Mathematica Immersion: Coming This Summer…
Last year, we had the first ever Advanced Mathematica Summer School (AMSS). I am pleased to report it was a great success. We saw a large number of applications in all areas and fields, and a select few made it into the program. And we had a real blast doing what we know best—working with Mathematica and using it to make projects happen!
We are ready to invite you all to immerse in Mathematica for two weeks this summer during the AMSS 2009. The philosophy of the Summer School is to help people take their projects and implement them in incredible ways with Mathematica.
Heading the Technical Services Group has given me the firsthand experience of interacting with our user base and talking about their projects. Since last year’s Summer School, I thought on several occasions, “Wow! This would be a really cool Summer School project!”
We are expecting immensely diverse projects at the Summer School. We also expect that a lot of you will be coming up with projects that use the latest features in Mathematica 7—such as image processing, parallel programming, and so on. We are putting a lot of thought into how to best design the program so that you can incorporate the latest Wolfram technologies in your projects in the most optimal way.
Leading the efforts to guide and execute each of the projects, I’m happy to say that we’ve recruited several of our top technical directors to help with this: Roger Germundsson (Director of R&D), Theodore Gray (Director of User Interface Technology), Peter Overmann (Director of Software Technology), and Tom Wickham-Jones (Director of Kernel Technology).
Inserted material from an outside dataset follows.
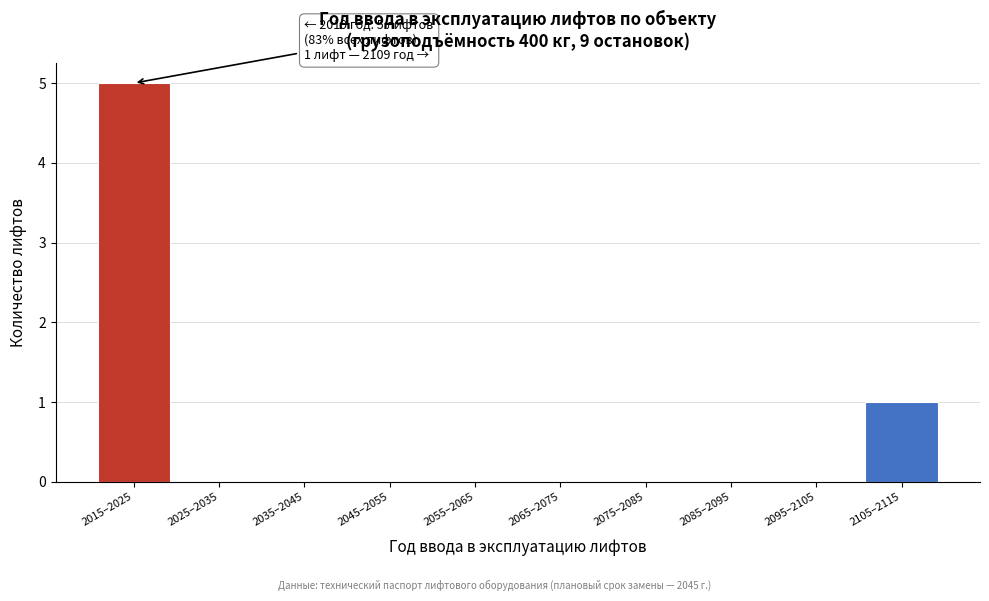

Reading left to right, transcribe all the data shown in this chart.

2015–2025=5	2025–2035=0	2035–2045=0	2045–2055=0	2055–2065=0	2065–2075=0	2075–2085=0	2085–2095=0	2095–2105=0	2105–2115=1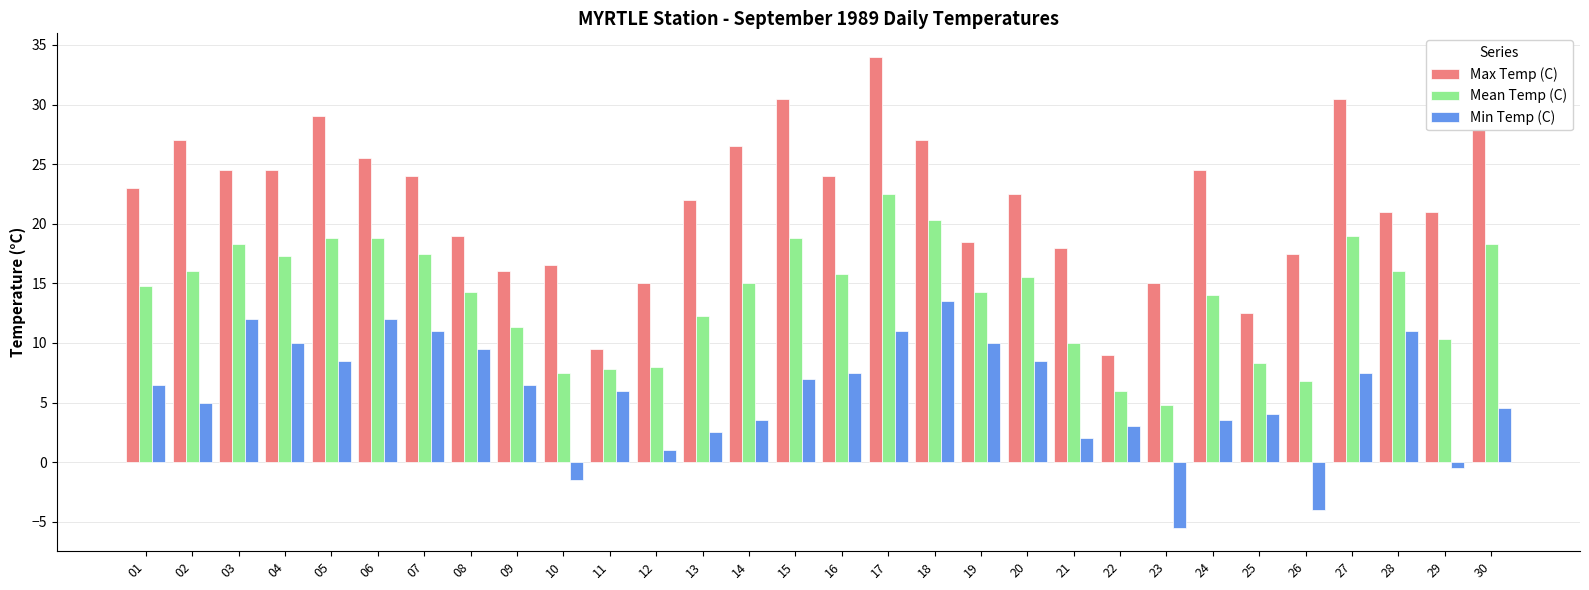

Which series has the largest total across all categories?

Max Temp (C)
All these people work on development strategy at Wolfram Research every day. Last year, it was this climate that the attendees saw and experienced. Each one of the directors embraces the attendees’ project ideas, streamlines the vision for the projects, and sets goals to be accomplished during the Summer School and later.
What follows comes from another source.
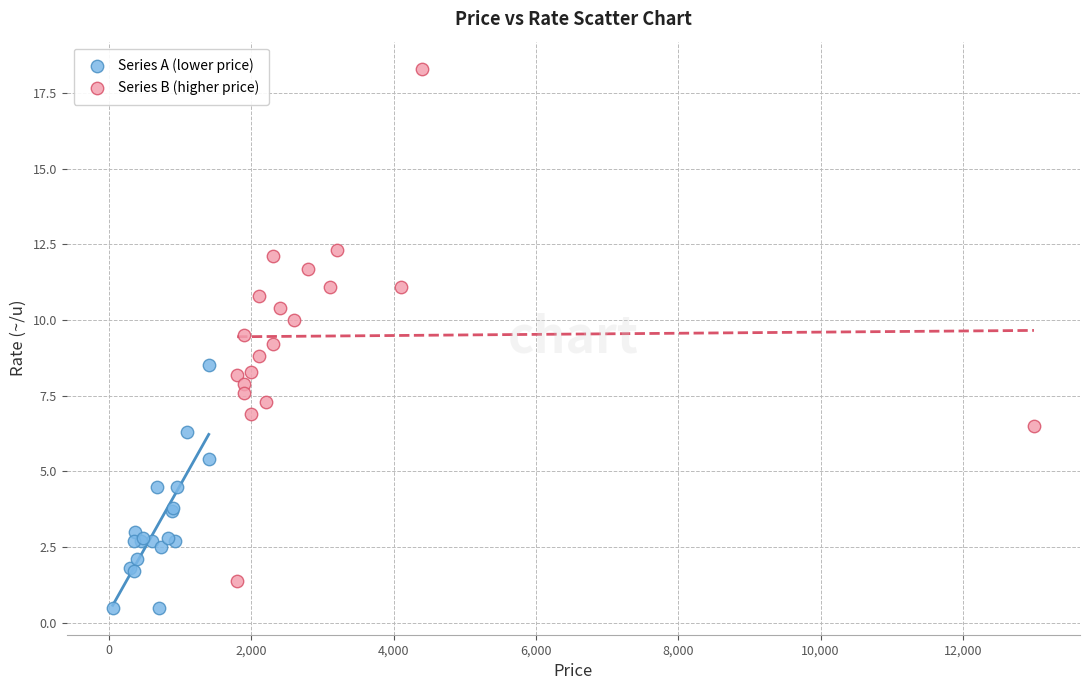

Which series reaches the maximum Y coordinate?

Series B (higher price)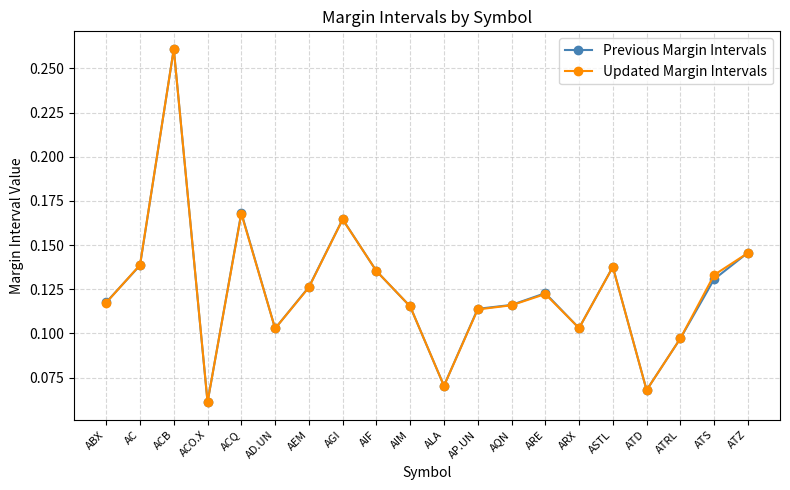

Between ACB and AGI, which series saw the biggest shift?

Updated Margin Intervals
As last year, each attendee, based on the nature of their project, will be assigned one of these senior advisors prior to the start of Summer School. At the beginning of the Summer School, the attendees will meet with their advisors to map out the strategy for their projects. Attendees will also be assigned a mentor from our development team—who will work with them throughout the Summer School to help move their projects forward.
The Summer School will have several hours of lectures and workshops each day, aimed at giving attendees a broad understanding of Mathematica technology and its capabilities. Then there will be one-on-one meetings with advisors and mentors. There will also be lots of lab time, with Mathematica gurus on hand to help with specific questions.
There’s considerable enthusiasm for the Summer School around our company. Since the last Summer School, we have released Mathematica 7, and we have had positive reports of its adoption amongst our user base. We all enjoy not only developing and supporting Mathematica but also using it. So we’re looking forward to the opportunity to see a diverse collection of Mathematica projects and applications—and to learn about all the different fields they involve.
We will be accepting applications for the Summer School very soon. To make possible the kind of one-on-one interactions we’re planning, we have to limit the number of attendees, so it’s important to apply early if you want to enroll. Please visit the AMSS 2009 website to sign up for more information.
We’re all looking forward to the Summer School, and to all the exciting results and products that will come out of it.